[Stored data entries]
• • • •
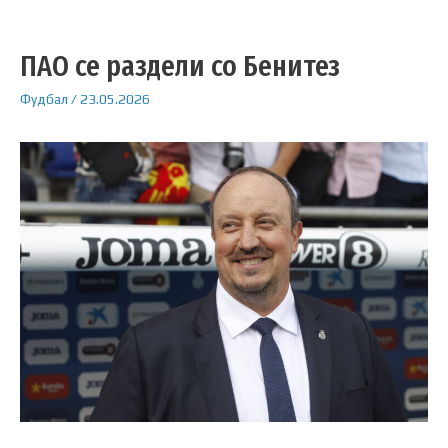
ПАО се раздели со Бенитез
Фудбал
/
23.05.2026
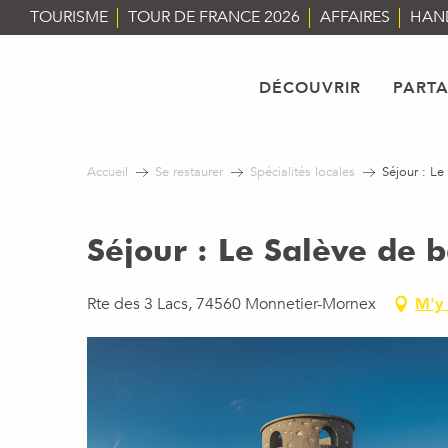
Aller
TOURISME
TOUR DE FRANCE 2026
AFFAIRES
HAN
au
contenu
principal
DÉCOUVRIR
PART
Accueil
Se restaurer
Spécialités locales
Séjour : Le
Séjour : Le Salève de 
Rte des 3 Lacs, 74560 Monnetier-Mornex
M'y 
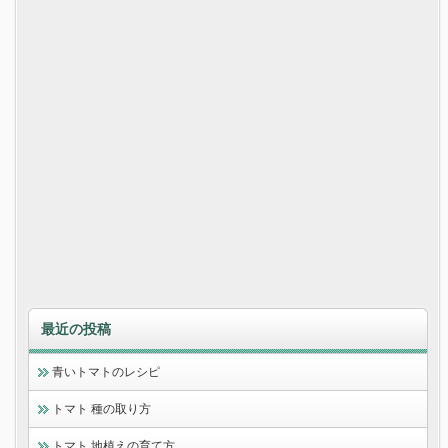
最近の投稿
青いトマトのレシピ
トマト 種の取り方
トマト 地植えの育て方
• • • •
■ Assigned task: Once the pictures are set aside, repeat each entry exactly as it stands.

■ Problem solution:
ПАО се раздели со Бенитез
Фудбал
/
23.05.2026
Aller
TOURISME
TOUR DE FRANCE 2026
AFFAIRES
HAN
au
contenu
principal
DÉCOUVRIR
PART
Accueil
Se restaurer
Spécialités locales
Séjour : Le
Séjour : Le Salève de 
Rte des 3 Lacs, 74560 Monnetier-Mornex
M'y 
最近の投稿
青いトマトのレシピ
トマト 種の取り方
トマト 地植えの育て方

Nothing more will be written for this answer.